* **Extrait du texte**:

S’il fallait donner des chiffres, ce seraient ceux des ventes respectives des consoles de Sony au Japon à travers le temps :

  • PS1 : en dix ans, Sony en a vendu 19,36 millions au Japon
  • PS2 : en dix ans, Sony en a vendu 23,18 millions au Japon
  • PS3 : en dix ans, Sony en a vendu 10,40 millions au Japon
  • PS4 : en sept ans, Sony en a vendu 10 millions au Japon

Les Playstation de Sony - Cultea

Sony à l’américaine

De plus, cela fait des années que la marque Sony s’est occidentalisée. Sa direction est composée aujourd’hui d’Anglais et d’Américains. Les plus gros cartons exclusifs aux consoles sont réalisés par trois studios américains : Santa Monica, Naughty Dog et Insomniac.

* **Données fournies**:
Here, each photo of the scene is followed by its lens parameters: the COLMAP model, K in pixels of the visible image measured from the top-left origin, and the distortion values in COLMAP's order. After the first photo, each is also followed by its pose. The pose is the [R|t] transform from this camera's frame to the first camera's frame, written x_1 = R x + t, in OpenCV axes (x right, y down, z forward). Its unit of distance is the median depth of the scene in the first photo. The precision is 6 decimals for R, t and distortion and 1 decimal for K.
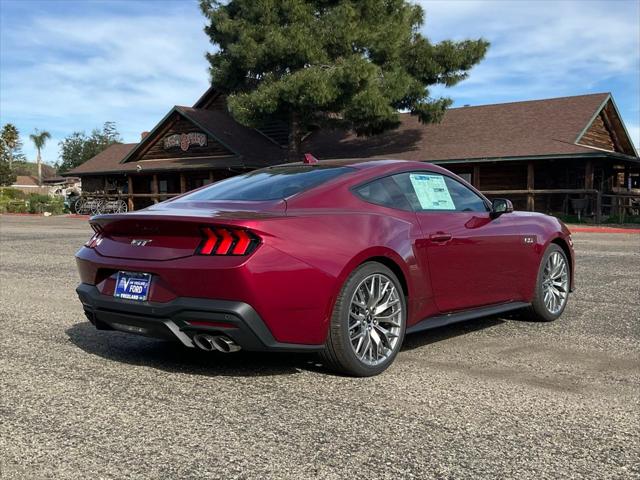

* **Consigne**: Poursuivez l'extrait consacré aux consoles PlayStation de Sony à la suite de sa dernière phrase.

* **Résultat attendu**:
Santa Monica

Le premier studio est connu depuis belle lurette pour la monumentale saga God Of War entamée sur PS2. La licence s’est en effet vendu à plus de 51 millions de copies à travers le monde, dont au moins 10 millions pour l’épisode PS4.

Naughty Dog

Pour ce qui est de Naughty Dog, ils ont un CV long comme le bras amorcé avec Crash Bandicoot sur Playstation. Le jeu de plateforme avec le renard fou est aujourd’hui un classique du jeu vidéo. La licence en a entraîné une autre : Jak and Daxter, des jeux de plateforme/aventure pour la Playstation 2.

La musique continue à la génération suivante avec la trilogie ultra récompensée Uncharted. Avec cette dernière, Naughty Dog muscle largement son jeu. Il confirme sa maîtrise du genre plateforme et tente de pousser la narration. On ne va pas se mentir, le premier n’a pas très bien vieilli et tend vers la copie nanardesque d’un Indiana Jones. Mais le jeu reste plaisant et surtout dépaysant !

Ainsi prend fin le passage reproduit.